Data extracted from a collection:

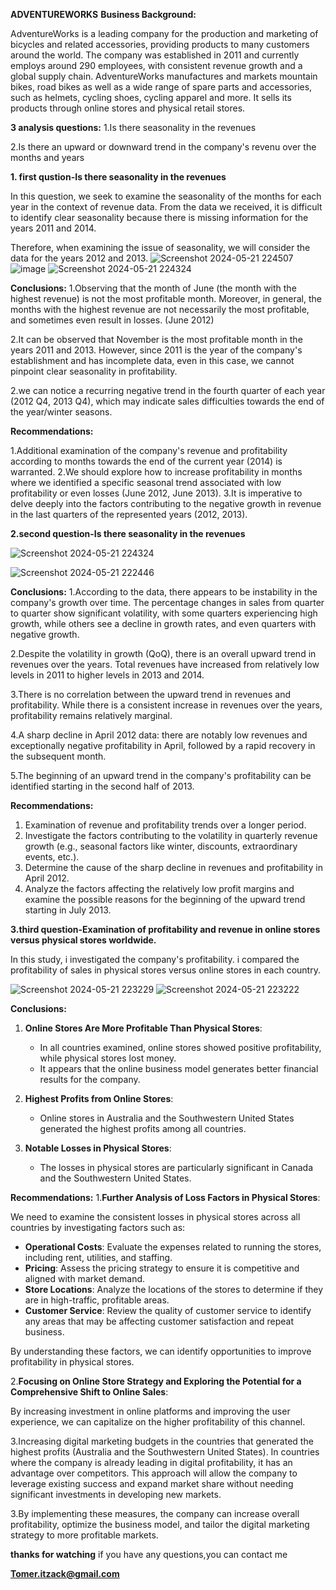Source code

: **ADVENTUREWORKS**
**Business Background:**

AdventureWorks is a leading company for the production and marketing of bicycles and related accessories, providing products to many customers around the world.
The company was established in 2011 and currently employs around 290 employees, with consistent revenue growth and a global supply chain.
AdventureWorks manufactures and markets mountain bikes, road bikes as well as a wide range of spare parts and accessories, such as helmets, cycling shoes, cycling apparel and more.
It sells its products through online stores and physical retail stores.


**3 analysis questions:**
1.Is there seasonality in the revenues

2.Is there an upward or downward trend in the company's revenu over the months and years




**1. first qustion-Is there seasonality in the revenues**

In this question, we seek to examine the seasonality of the months for each year in the context of revenue data. From the data we received, it is difficult to identify clear seasonality because there is missing information for the years 2011 and 2014.

Therefore, when examining the issue of seasonality, we will consider the data for the years 2012 and 2013.
![Screenshot 2024-05-21 224507](https://github.com/tomerItzack/adventureWorks-Analysis/assets/117035943/cb972acd-7905-49bc-bc61-4cb5d6c062b6)
![image](https://github.com/tomerItzack/adventureWorks/assets/117035943/75ef6cb9-b05e-4194-b960-3c20f6973710)
![Screenshot 2024-05-21 224324](https://github.com/tomerItzack/adventureWorks-Analysis/assets/117035943/08f0e2ee-7d3f-45e1-adc3-ab6803be0f19)





**Conclusions:**
1.Observing that the month of June (the month with the highest revenue) is not the most profitable month. Moreover, in general, the months with the highest revenue are not necessarily the most profitable, and sometimes even result in losses. (June 2012)

2.It can be observed that November is the most profitable month in the years 2011 and 2013. However, since 2011 is the year of the company's establishment and has incomplete data, even in this case, we cannot pinpoint clear seasonality in profitability.

2.we can notice a recurring negative trend in the fourth quarter of each year (2012 Q4, 2013 Q4), which may indicate sales difficulties towards the end of the year/winter seasons.

**Recommendations:**

1.Additional examination of the company's revenue and profitability according to months towards the end of the current year (2014) is warranted.
2.We should explore how to increase profitability in months where we identified a specific seasonal trend associated with low profitability or even losses (June 2012, June 2013).
3.It is imperative to delve deeply into the factors contributing to the negative growth in revenue in the last quarters of the represented years (2012, 2013).




**2.second question-Is there seasonality in the revenues**

![Screenshot 2024-05-21 224324](https://github.com/tomerItzack/adventureWorks-Analysis/assets/117035943/c14afa1a-49cb-4361-8202-fd8e74e712c7)

![Screenshot 2024-05-21 222446](https://github.com/tomerItzack/adventureWorks/assets/117035943/7a9ec5a9-723f-4ec4-b78c-547d8e53568b)



**Conclusions:**
1.According to the data, there appears to be instability in the company's growth over time. The percentage changes in sales from quarter to quarter show significant volatility, with some quarters experiencing high growth, while others see a decline in growth rates, and even quarters with negative growth.

2.Despite the volatility in growth (QoQ), there is an overall upward trend in revenues over the years. Total revenues have increased from relatively low levels in 2011 to higher levels in 2013 and 2014.

3.There is no correlation between the upward trend in revenues and profitability. While there is a consistent increase in revenues over the years, profitability remains relatively marginal.

4.A sharp decline in April 2012 data: there are notably low revenues and exceptionally negative profitability in April, followed by a rapid recovery in the subsequent month.

5.The beginning of an upward trend in the company's profitability can be identified starting in the second half of 2013.



**Recommendations:**
1. Examination of revenue and profitability trends over a longer period.
2. Investigate the factors contributing to the volatility in quarterly revenue growth (e.g., seasonal factors like winter, discounts, extraordinary events, etc.).
3. Determine the cause of the sharp decline in revenues and profitability in April 2012.
4. Analyze the factors affecting the relatively low profit margins and examine the possible reasons for the beginning of the upward trend starting in July 2013.



**3.third question-Examination of profitability and revenue in online stores versus physical stores worldwide.**


In this study, i investigated the company's profitability. i compared the profitability of sales in physical stores versus online stores in each country.

![Screenshot 2024-05-21 223229](https://github.com/tomerItzack/adventureWorks/assets/117035943/56217577-8828-49c0-830a-cccf31c72117)
![Screenshot 2024-05-21 223222](https://github.com/tomerItzack/adventureWorks/assets/117035943/6b05302b-ae71-4870-9b0c-6c45b2a7cb36)

**Conclusions:**
1. **Online Stores Are More Profitable Than Physical Stores**:
    - In all countries examined, online stores showed positive profitability, while physical stores lost money.
    - It appears that the online business model generates better financial results for the company.

2. **Highest Profits from Online Stores**:
    - Online stores in Australia and the Southwestern United States generated the highest profits among all countries.

3. **Notable Losses in Physical Stores**:
    - The losses in physical stores are particularly significant in Canada and the Southwestern United States.



**Recommendations:**
1.**Further Analysis of Loss Factors in Physical Stores**:

We need to examine the consistent losses in physical stores across all countries by investigating factors such as:

- **Operational Costs**: Evaluate the expenses related to running the stores, including rent, utilities, and staffing.
- **Pricing**: Assess the pricing strategy to ensure it is competitive and aligned with market demand.
- **Store Locations**: Analyze the locations of the stores to determine if they are in high-traffic, profitable areas.
- **Customer Service**: Review the quality of customer service to identify any areas that may be affecting customer satisfaction and repeat business.

By understanding these factors, we can identify opportunities to improve profitability in physical stores.

2.**Focusing on Online Store Strategy and Exploring the Potential for a Comprehensive Shift to Online Sales**:

By increasing investment in online platforms and improving the user experience, we can capitalize on the higher profitability of this channel.

3.Increasing digital marketing budgets in the countries that generated the highest profits (Australia and the Southwestern United States). In countries where the company is already leading in digital profitability, it has an advantage over competitors. This approach will allow the company to leverage existing success and expand market share without needing significant investments in developing new markets.

3.By implementing these measures, the company can increase overall profitability, optimize the business model, and tailor the digital marketing strategy to more profitable markets.








**thanks for watching**
if you have any questions,you can contact me

**Tomer.itzack@gmail.com**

Work request:
What lines in the entries above include the string "starting"? Return each one.

Solution to this task:
5.The beginning of an upward trend in the company's profitability can be identified starting in the second half of 2013.
4. Analyze the factors affecting the relatively low profit margins and examine the possible reasons for the beginning of the upward trend starting in July 2013.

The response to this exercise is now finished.